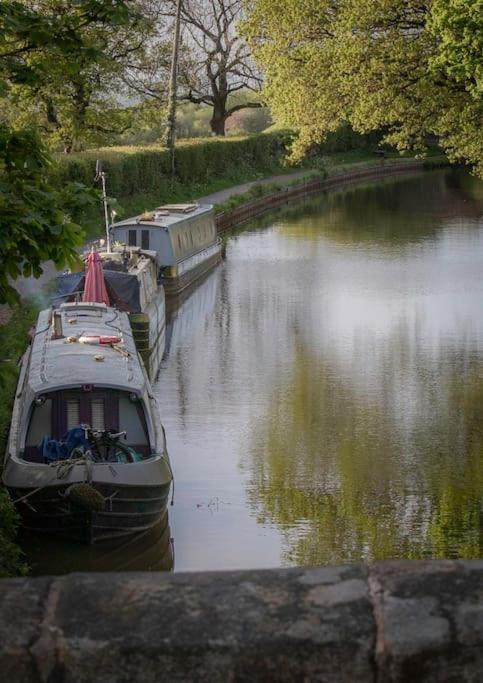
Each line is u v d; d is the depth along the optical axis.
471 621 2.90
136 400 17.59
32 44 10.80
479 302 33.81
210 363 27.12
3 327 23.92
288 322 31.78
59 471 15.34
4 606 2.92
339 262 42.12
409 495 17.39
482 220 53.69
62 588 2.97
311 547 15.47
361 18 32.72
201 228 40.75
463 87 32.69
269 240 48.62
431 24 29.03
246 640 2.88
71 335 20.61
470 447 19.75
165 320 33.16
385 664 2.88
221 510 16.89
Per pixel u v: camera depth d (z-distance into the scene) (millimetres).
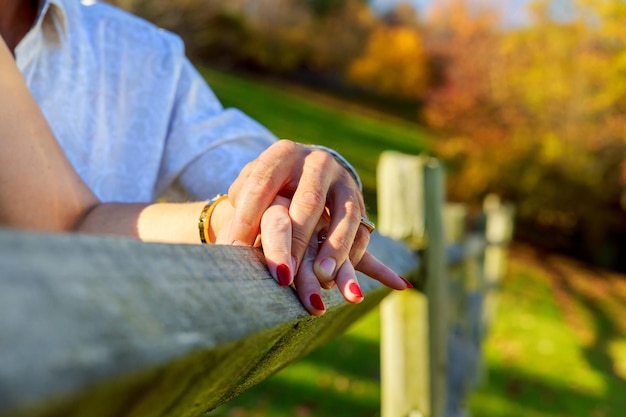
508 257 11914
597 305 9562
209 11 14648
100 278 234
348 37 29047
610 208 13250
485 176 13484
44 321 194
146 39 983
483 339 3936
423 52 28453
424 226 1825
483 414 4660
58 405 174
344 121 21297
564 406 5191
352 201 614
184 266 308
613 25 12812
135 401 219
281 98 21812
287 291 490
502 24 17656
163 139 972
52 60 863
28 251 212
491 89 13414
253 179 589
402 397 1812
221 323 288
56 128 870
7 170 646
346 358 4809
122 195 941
==*==
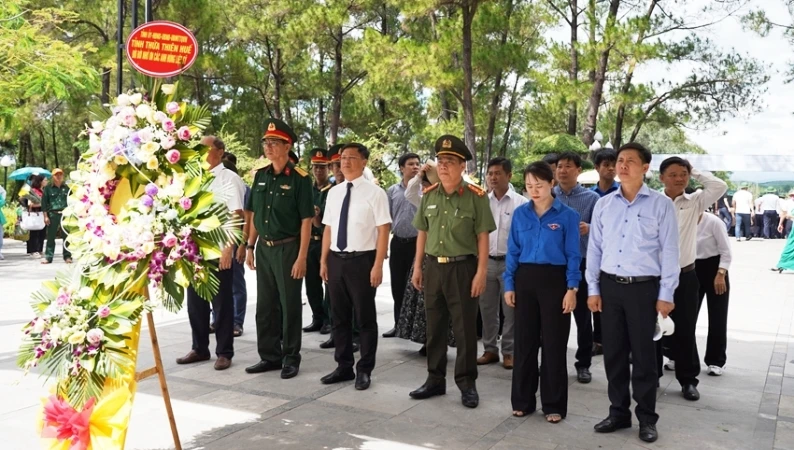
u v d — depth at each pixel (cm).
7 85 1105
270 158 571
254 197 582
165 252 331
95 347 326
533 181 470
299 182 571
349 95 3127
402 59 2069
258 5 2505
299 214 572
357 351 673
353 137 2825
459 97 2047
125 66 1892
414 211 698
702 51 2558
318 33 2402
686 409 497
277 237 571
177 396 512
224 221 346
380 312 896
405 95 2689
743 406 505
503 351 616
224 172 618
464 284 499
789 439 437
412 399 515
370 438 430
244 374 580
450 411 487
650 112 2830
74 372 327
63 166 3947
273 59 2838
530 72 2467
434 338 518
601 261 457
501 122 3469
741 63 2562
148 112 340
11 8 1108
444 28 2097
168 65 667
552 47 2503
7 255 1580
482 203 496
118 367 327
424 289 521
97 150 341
==*==
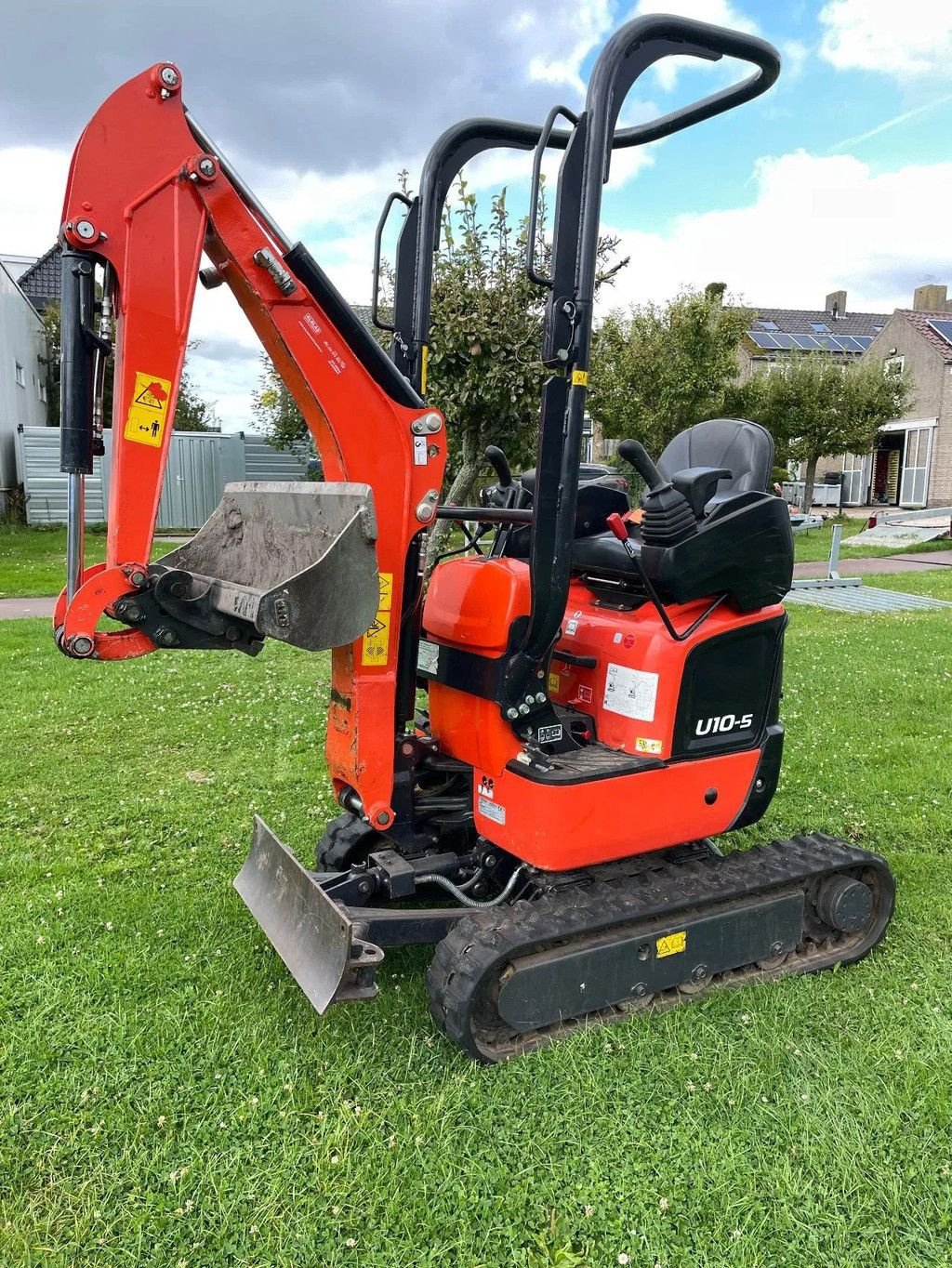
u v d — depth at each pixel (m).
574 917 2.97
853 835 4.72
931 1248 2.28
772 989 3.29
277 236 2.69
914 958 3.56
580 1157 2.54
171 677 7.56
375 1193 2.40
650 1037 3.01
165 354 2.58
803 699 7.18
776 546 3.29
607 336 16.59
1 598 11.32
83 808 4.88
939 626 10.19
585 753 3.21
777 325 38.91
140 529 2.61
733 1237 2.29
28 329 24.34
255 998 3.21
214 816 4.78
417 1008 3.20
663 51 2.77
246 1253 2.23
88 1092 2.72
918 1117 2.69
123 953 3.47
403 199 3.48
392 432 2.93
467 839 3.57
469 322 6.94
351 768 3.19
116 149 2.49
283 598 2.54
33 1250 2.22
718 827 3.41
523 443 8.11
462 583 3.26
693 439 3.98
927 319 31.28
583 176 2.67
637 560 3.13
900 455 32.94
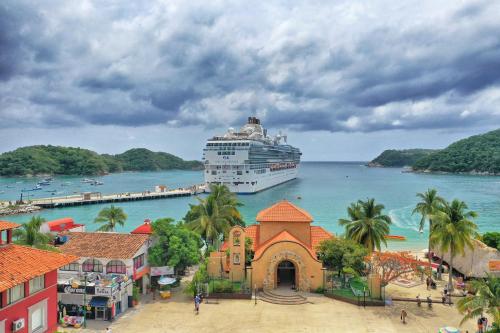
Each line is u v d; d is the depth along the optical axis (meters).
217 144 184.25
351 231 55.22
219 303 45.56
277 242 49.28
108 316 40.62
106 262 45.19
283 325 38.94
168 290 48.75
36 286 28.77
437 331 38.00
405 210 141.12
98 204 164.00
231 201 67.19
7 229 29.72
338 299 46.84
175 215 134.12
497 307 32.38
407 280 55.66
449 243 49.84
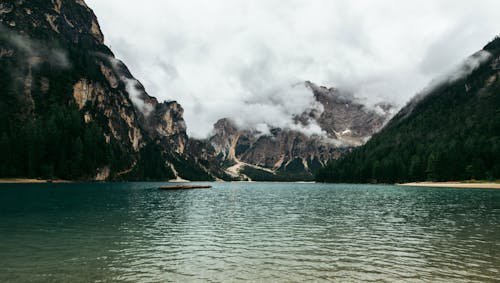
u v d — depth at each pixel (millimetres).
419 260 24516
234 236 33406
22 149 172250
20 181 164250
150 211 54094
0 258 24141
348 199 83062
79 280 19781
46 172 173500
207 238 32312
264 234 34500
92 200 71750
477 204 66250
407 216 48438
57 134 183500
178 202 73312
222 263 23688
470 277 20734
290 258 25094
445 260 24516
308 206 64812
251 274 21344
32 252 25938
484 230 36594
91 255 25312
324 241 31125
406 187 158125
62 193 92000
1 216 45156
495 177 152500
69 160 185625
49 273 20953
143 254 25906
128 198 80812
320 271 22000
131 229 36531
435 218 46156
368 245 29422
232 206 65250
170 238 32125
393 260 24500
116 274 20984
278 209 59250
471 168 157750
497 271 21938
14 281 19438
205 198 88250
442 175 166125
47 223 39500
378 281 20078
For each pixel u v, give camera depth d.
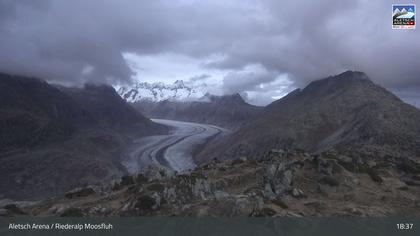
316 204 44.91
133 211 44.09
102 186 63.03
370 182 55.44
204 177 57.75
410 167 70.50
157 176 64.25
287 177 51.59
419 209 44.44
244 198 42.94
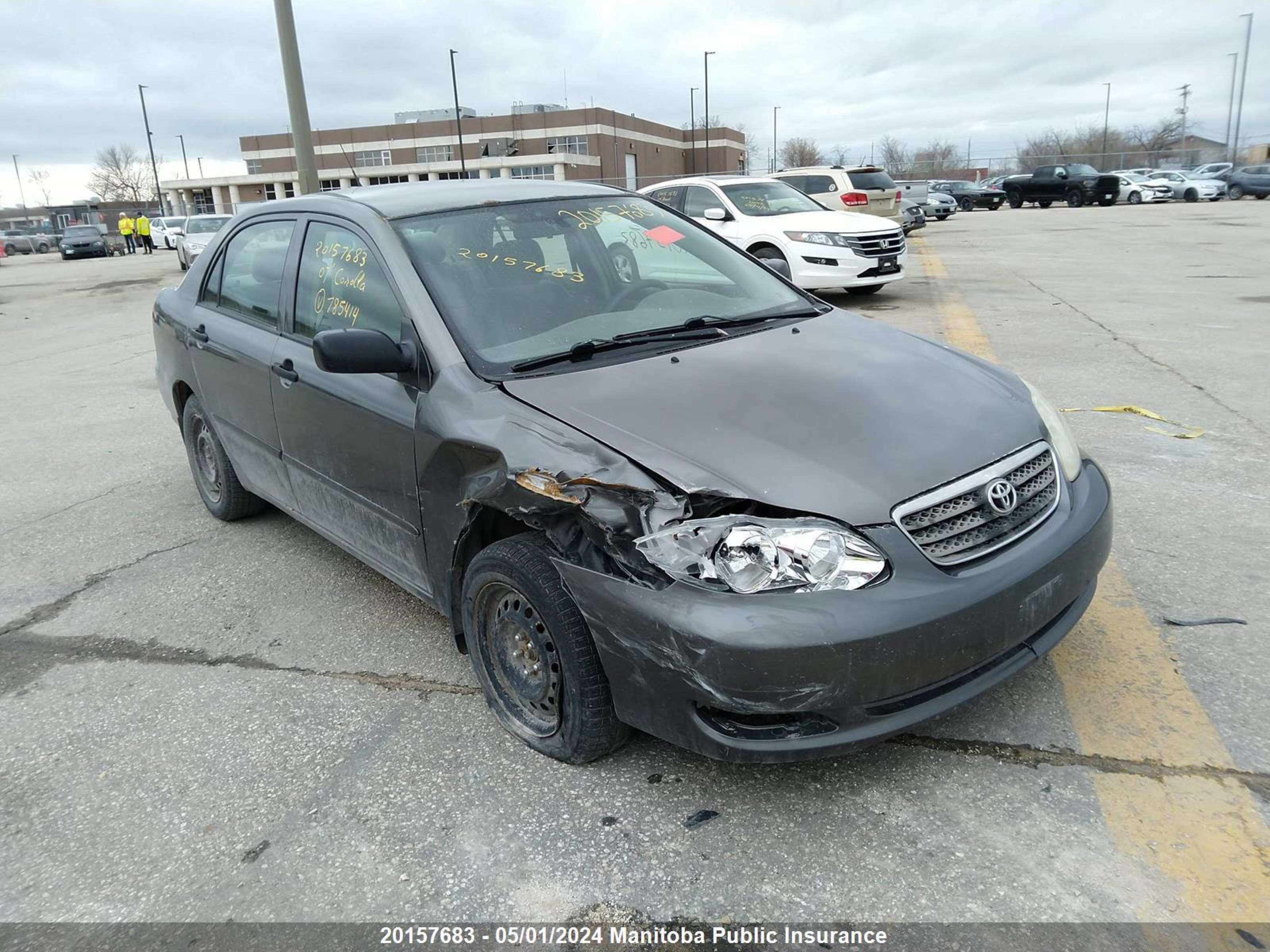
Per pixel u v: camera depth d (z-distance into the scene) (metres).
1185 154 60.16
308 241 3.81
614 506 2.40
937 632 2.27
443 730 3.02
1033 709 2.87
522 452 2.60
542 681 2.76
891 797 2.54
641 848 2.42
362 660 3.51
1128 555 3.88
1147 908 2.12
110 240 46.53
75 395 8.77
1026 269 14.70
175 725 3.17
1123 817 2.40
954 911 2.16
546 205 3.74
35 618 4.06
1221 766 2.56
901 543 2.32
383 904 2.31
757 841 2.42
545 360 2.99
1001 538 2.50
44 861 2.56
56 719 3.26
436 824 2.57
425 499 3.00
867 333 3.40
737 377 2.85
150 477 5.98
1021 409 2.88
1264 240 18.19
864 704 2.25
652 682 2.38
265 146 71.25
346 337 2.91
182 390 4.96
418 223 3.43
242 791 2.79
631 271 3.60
==*==
- [WHAT IS BEING ASKED]
Leaving all pictures out, output exactly the lines of the material above from the line with "410 167 70.50" to the line with "175 725 3.17", both included.

- [ANSWER BOX]
410 167 70.50
157 176 64.25
287 177 51.59
419 209 44.44
244 198 42.94
Per pixel u v: camera depth d (z-distance into the scene) (metres).
1185 154 60.16
308 241 3.81
614 506 2.40
937 632 2.27
443 730 3.02
1033 709 2.87
522 452 2.60
542 681 2.76
891 797 2.54
641 848 2.42
362 660 3.51
1128 555 3.88
1147 908 2.12
110 240 46.53
75 395 8.77
1026 269 14.70
175 725 3.17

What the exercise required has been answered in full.